How can FARP2 antibodies be applied to study its role in neurological disorders?

FARP2 has been implicated in neurological disorders including autism and schizophrenia . To investigate these connections:

• Expression analysis in patient samples:

  • Use FARP2 antibodies for IHC or western blot analysis of post-mortem brain tissue from patients with neurological disorders versus controls.

  • Examine FARP2 expression patterns across different brain regions and cell types using single-cell approaches.

• Functional studies in neuronal cultures:

  • Employ FARP2 antibodies for immunofluorescence to track subcellular localization in primary neuronal cultures.

  • Investigate co-localization with synaptic markers to assess FARP2's role in synaptic plasticity.

  • Correlate FARP2 expression/localization with neuronal morphology and connectivity.

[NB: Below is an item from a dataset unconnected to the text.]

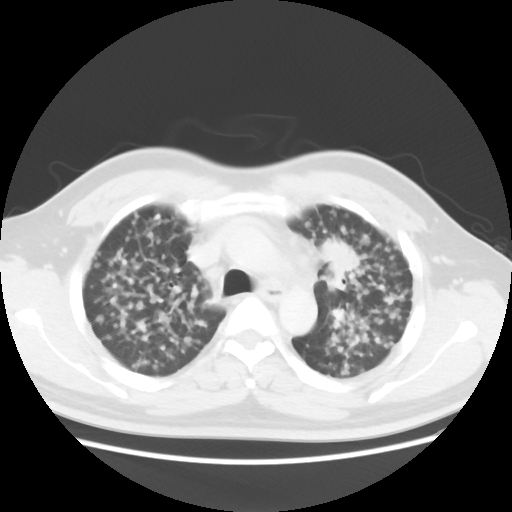
Chest CT, one axial slice; position 28 of 40 along the scan axis; reconstruction kernel STANDARD; 120 kVp; lung window (W 1500 / L -600 HU); 5 mm slice thickness; 512 × 512 image matrix, field of view 366 × 366 mm. Male patient, age 41 years. From the clinical record (not read from this slice): clinical TNM (as recorded): T1c N3 M1b.
Annotated regions visible in this slice (rectangle marked by the reading radiologist):
- lung tumour (recorded histology: adenocarcinoma): bounding box [x1, y1, x2, y2] px = [315, 238, 357, 284]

• Animal model validation:

  • Use FARP2 antibodies to characterize expression patterns in animal models of neurodevelopmental disorders.

  • Correlate FARP2 dysregulation with behavioral phenotypes and neuroanatomical abnormalities.

• Mechanism investigation:

  • Study FARP2's interaction with plexins and semaphorins, which are involved in axon guidance and have been implicated in neurological disorders .

  • Examine how disease-associated mutations affect FARP2 expression, localization, and function using mutation-specific cellular models.

• Therapeutic target assessment:

  • Use FARP2 antibodies to monitor protein expression and pathway activation in response to potential therapeutic interventions.

  • Develop cell-based assays incorporating FARP2 antibodies for high-throughput screening of compounds that modulate FARP2-dependent signaling.

What role does FARP2 play in the auto-inhibition mechanism and how can this be studied?

The crystal structure of FARP2 reveals an auto-inhibited conformation that regulates its GEF activity . To investigate this mechanism:

• Structure-function analysis:

  • Generate targeted mutations that disrupt the auto-inhibitory interactions between the DH domain, PH domains, and inter-domain linkers.

  • Create truncation constructs that remove specific auto-inhibitory elements.

  • Measure GEF activity of these mutants compared to wild-type FARP2 using in vitro and cellular assays.

• Regulatory mechanisms:

  • Investigate whether post-translational modifications (particularly aPKCι-mediated phosphorylation at S340 and S370) affect the auto-inhibited conformation .

  • Examine if protein-protein interactions (e.g., with aPKCι or plexins) induce conformational changes that relieve auto-inhibition.

• Structural approaches:

  • Use hydrogen-deuterium exchange mass spectrometry (HDX-MS) to detect conformational changes in FARP2 under different conditions.

  • Apply single-molecule FRET to monitor conformational dynamics of FARP2 in solution.

  • Perform additional crystallographic studies of FARP2 in active conformations or bound to interaction partners.

• Cellular assays:

  • Develop FRET-based biosensors to monitor FARP2 conformational changes in living cells.

  • Correlate conformational state with subcellular localization and GEF activity.

  • Investigate whether different cellular contexts favor active or inactive FARP2 conformations.

• Therapeutic implications:

  • Explore the possibility of developing small molecules that specifically target the auto-inhibited conformation.

  • Assess whether disrupting auto-inhibition could be beneficial in conditions where increased FARP2 activity might be therapeutic.